We showed you before what breast milk looks like under a microscope, and what it has that other milk don't: antibodies. But if you need further proof of the power of breast milk, here's another photo.
Mom-of-three Vicky Greene, who is also a first-year student, studying biosciences at South Devon College in Paignton, England, was conducting an experiment comparing breast milk of mothers who nurse children at different ages. She showed a photo on Facebook that showed nine Petri dishes containing the bacteria micrococcus luteus (m. luteus).
Now, what have moms so psyched that the photo has been shared more than 19,000 times with more than 20,000 reactions and more than 3,000 comments?

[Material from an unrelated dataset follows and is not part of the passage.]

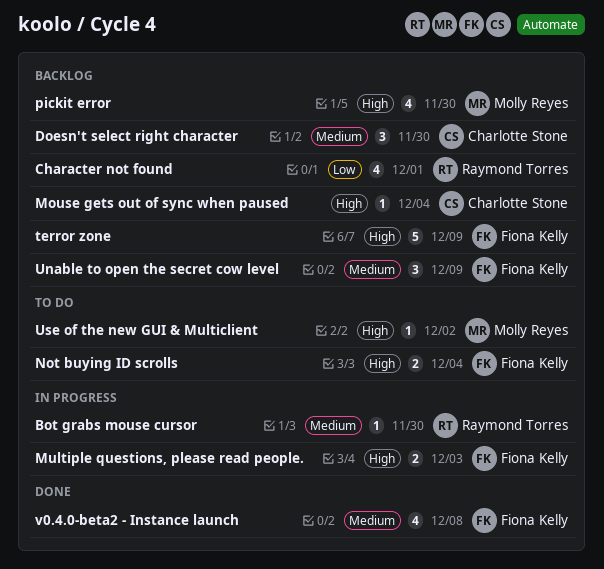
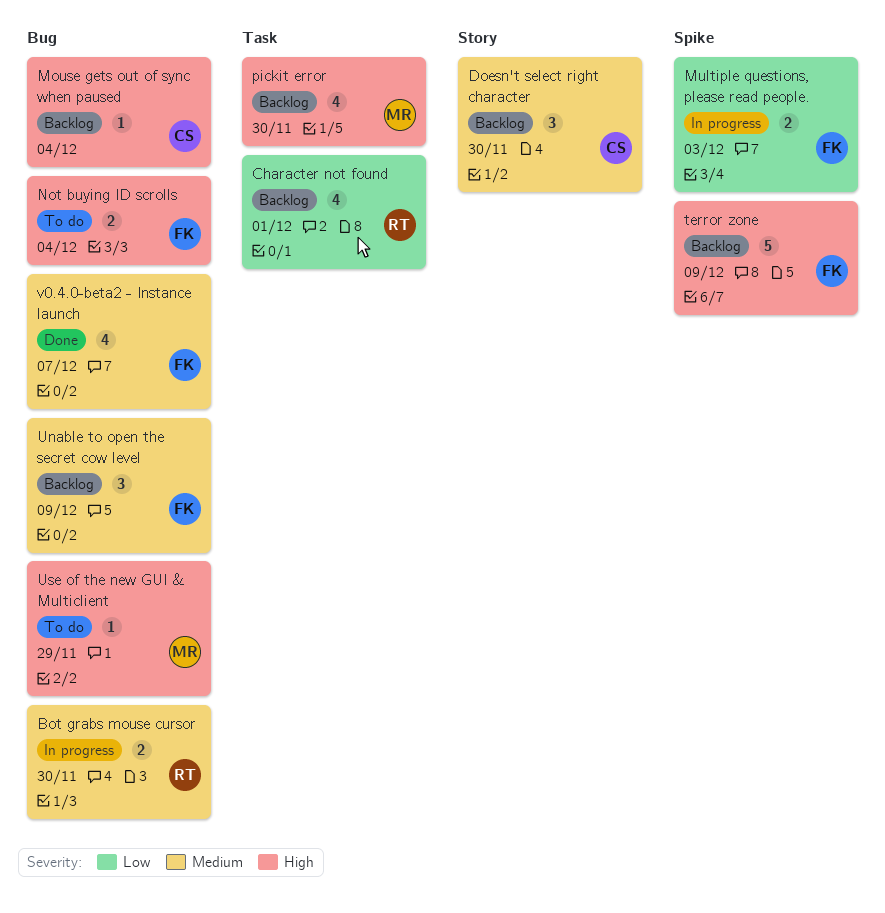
Bot grabs mouse cursor, estimate: 1 -> 2
Multiple questions, please read people., priority: High -> Low
Use of the new GUI & Multiclient, due: Dec 2 -> Nov 29
v0.4.0-beta2 - Instance launch, due: Dec 8 -> Dec 7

It's the white spots in the middle. Vicky explains these were two samples of breast milk, one from a mother nursing her 15-month-old baby and another from a mother breastfeeding her 3-year-old. The "clear bit around the discs" illustrates how the bacteria in this area has disappeared after she dropped breast milk in the center. Yes, the protein in the breast milk killed off the bacteria!
The 31-year-old mom couldn't contain her excitement as her little experiment also worked when she used breast milk on escherichia coli (e. coli) and worked "fairly good" on methicillin-resistant Staphylococcus aureus (MRSA). "The future is bright, the future is breast milk," Vicki added in her post.
While many expressed amazement and excited (especially about her upcoming experiments with colostrum), there were also people who pointed out in the comments section that the bacteria she used were bacteria present in the human body. Those who came in breast milk's defense counter that human antibodies attack and destroy bacteria in excess amount or the wrong parts of the human body.
There has been studies and research dedicated to uncovering breast milk's uses in treating cancer or even serving as an antibiotic.
In 2010, researchers at the University of Gothenburg in Sweden were trying to isolate a substance in breast milk, known as HAMLET (Human Alpha-lactalbumin Made Lethal to Tumor cells), to develop a cure for cancer.
Last month, a study by the National Physical Laboratory (NPL) and University College London (UCL) found out that breast milk's protein, Lactoferrin, could have to potential help wipe out superbugs or antibiotic-resistant viruses, bacteria, and fungi.
Whether those research produce a life-saving cure, it has yet to be seen. We can hold on to one sure fact, that breast milk contains antibodies that can protect our babies. It is the best option, but remember, it’s not your only option. Let this photo inspire, uplift, and strengthen you to delay giving up on nursing for another day.